Gleichzeitig sind jedoch 32 ältere und nicht mehr zeitgemäße Windräder abgebaut worden. Die Kapazität ist daher lediglich entsprechend dem Verbrauch von 2.300 Haushalten gestiegen. 

2025 war kein Einzelfall. In den vergangenen drei Jahren sind an Land lediglich 21 neue Windräder errichtet worden. 

Teurer Anschluss an das Stromnetz

Camilla Holbech, Direktorin bei „Green Power Denmark“, nennt die Entwicklung „traurig“: „Dänische Unternehmen sind Weltmeister bei der Produktion von Windrädern, der Wind weht hierzulande fast konstant, und wir benötigen die billige, grüne Energie der Windkraftanlagen nötiger denn je.“

Die steigenden Kosten beim Anschluss der Windräder an das Stromnetz sind nach Holbechs Einschätzung eine wesentliche Ursache für den schleppenden Ausbau.

Widerstand aus der Bevölkerung

Wie das Beispiel der Kommune Tondern zeigt, kann jedoch auch lokaler Widerstand das Aufstellen von Windkraftanlagen bremsen. Von 22 Vorschlägen für Wind- und Solarparks gingen im März nur zwei Windenergieprojekte in die weitere Planung. 

Bei richtungsweisenden Volksabstimmungen gab es zuvor bei sämtlichen 22 Projekten eine Mehrheit gegen sie. In einigen Fällen war die Wahlbeteiligung jedoch niedrig. 

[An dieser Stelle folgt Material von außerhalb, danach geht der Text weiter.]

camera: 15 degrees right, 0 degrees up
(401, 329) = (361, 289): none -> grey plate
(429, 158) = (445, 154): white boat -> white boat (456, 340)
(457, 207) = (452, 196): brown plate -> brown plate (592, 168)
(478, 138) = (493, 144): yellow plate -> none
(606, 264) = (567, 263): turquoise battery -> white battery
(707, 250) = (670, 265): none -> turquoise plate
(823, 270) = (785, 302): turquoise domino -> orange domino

Sorge im Ausbau der Solarenergie

Landesweit läuft es beim Ausbau der Solaranlagen deutlich besser als bei den Windrädern. Im vergangenen Jahr ging 897 Megawatt Solarzellen ans Netz. Das war mehr als in den beiden Vorjahren. 

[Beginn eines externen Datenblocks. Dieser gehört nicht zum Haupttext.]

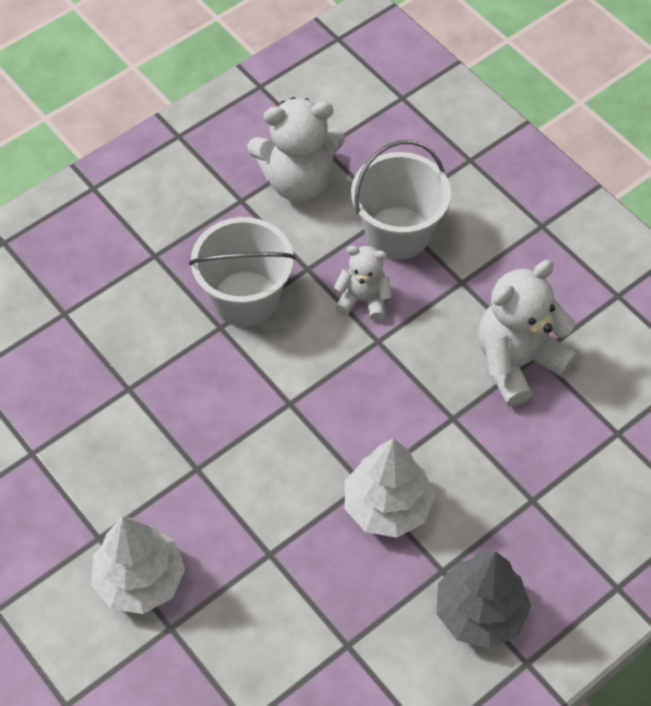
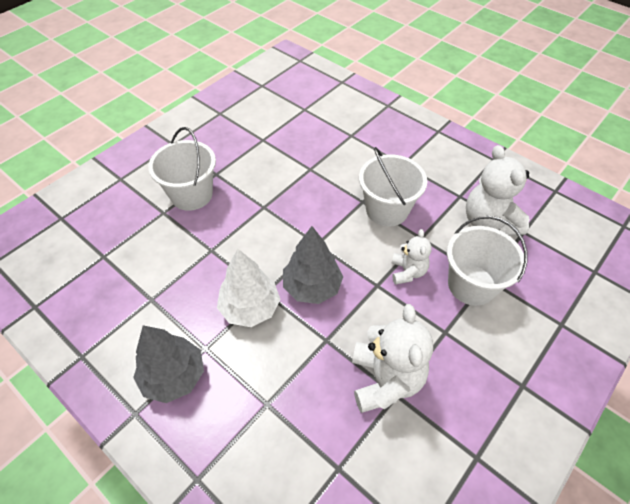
camera: 80 degrees right, 5 degrees down
(140, 580) = (191, 194): white tree -> white bucket
(366, 422) = (312, 287): none -> grey tree
(517, 362) = (385, 379): white teddy bear -> white teddy bear turned 45 degrees clockwise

Holbech von „Green Power Denmark“ befürchtet jedoch, dass sich auch hier der Trend umkehren könnte. Die Projekte sind nämlich häufig mehrere Jahre lang in der Planung. 

Daher sei entscheidend, dass die Entwicklungsunternehmen auch mehrere Jahre in die Zukunft blickend eine Perspektive erkennen könnten. Die Direktorin fordert daher einen Plan für die Elektrifizierung des Landes.

„Der Verbrauch an Strom und der Ausbau des Stromnetzes müssen beschleunigt werden, um den Fortschritt bei der grünen Umstellung zu sichern“, so Holbech.